* What this task involves *
Give back every entry, copied exactly.

* Data under study *

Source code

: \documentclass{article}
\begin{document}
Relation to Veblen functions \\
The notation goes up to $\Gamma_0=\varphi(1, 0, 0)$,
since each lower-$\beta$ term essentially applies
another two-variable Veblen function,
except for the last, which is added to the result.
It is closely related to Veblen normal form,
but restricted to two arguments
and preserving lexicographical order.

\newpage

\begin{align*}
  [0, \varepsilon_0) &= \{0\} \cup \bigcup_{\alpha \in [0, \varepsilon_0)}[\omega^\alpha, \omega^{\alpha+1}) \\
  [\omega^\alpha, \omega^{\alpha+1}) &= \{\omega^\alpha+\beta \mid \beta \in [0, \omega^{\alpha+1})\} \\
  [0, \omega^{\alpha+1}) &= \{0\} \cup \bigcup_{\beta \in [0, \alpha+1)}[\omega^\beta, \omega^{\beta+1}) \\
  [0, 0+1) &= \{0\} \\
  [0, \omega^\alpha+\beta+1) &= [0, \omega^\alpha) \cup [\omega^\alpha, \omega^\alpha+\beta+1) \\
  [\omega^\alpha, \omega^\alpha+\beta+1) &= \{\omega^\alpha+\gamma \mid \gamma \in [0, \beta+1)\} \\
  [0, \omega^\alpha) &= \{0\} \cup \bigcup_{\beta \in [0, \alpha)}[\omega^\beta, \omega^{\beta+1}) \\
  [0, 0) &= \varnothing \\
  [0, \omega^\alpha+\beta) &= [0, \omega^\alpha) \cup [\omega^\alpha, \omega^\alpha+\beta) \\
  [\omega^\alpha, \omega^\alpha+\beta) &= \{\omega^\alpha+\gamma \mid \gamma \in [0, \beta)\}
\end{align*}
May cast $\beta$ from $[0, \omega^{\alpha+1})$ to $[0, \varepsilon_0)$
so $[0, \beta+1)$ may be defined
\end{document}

* The answer *
Source code

: \documentclass{article}
\begin{document}
Relation to Veblen functions \\
The notation goes up to $\Gamma_0=\varphi(1, 0, 0)$,
since each lower-$\beta$ term essentially applies
another two-variable Veblen function,
except for the last, which is added to the result.
It is closely related to Veblen normal form,
but restricted to two arguments
and preserving lexicographical order.

\newpage

\begin{align*}
  [0, \varepsilon_0) &= \{0\} \cup \bigcup_{\alpha \in [0, \varepsilon_0)}[\omega^\alpha, \omega^{\alpha+1}) \\
  [\omega^\alpha, \omega^{\alpha+1}) &= \{\omega^\alpha+\beta \mid \beta \in [0, \omega^{\alpha+1})\} \\
  [0, \omega^{\alpha+1}) &= \{0\} \cup \bigcup_{\beta \in [0, \alpha+1)}[\omega^\beta, \omega^{\beta+1}) \\
  [0, 0+1) &= \{0\} \\
  [0, \omega^\alpha+\beta+1) &= [0, \omega^\alpha) \cup [\omega^\alpha, \omega^\alpha+\beta+1) \\
  [\omega^\alpha, \omega^\alpha+\beta+1) &= \{\omega^\alpha+\gamma \mid \gamma \in [0, \beta+1)\} \\
  [0, \omega^\alpha) &= \{0\} \cup \bigcup_{\beta \in [0, \alpha)}[\omega^\beta, \omega^{\beta+1}) \\
  [0, 0) &= \varnothing \\
  [0, \omega^\alpha+\beta) &= [0, \omega^\alpha) \cup [\omega^\alpha, \omega^\alpha+\beta) \\
  [\omega^\alpha, \omega^\alpha+\beta) &= \{\omega^\alpha+\gamma \mid \gamma \in [0, \beta)\}
\end{align*}
May cast $\beta$ from $[0, \omega^{\alpha+1})$ to $[0, \varepsilon_0)$
so $[0, \beta+1)$ may be defined
\end{document}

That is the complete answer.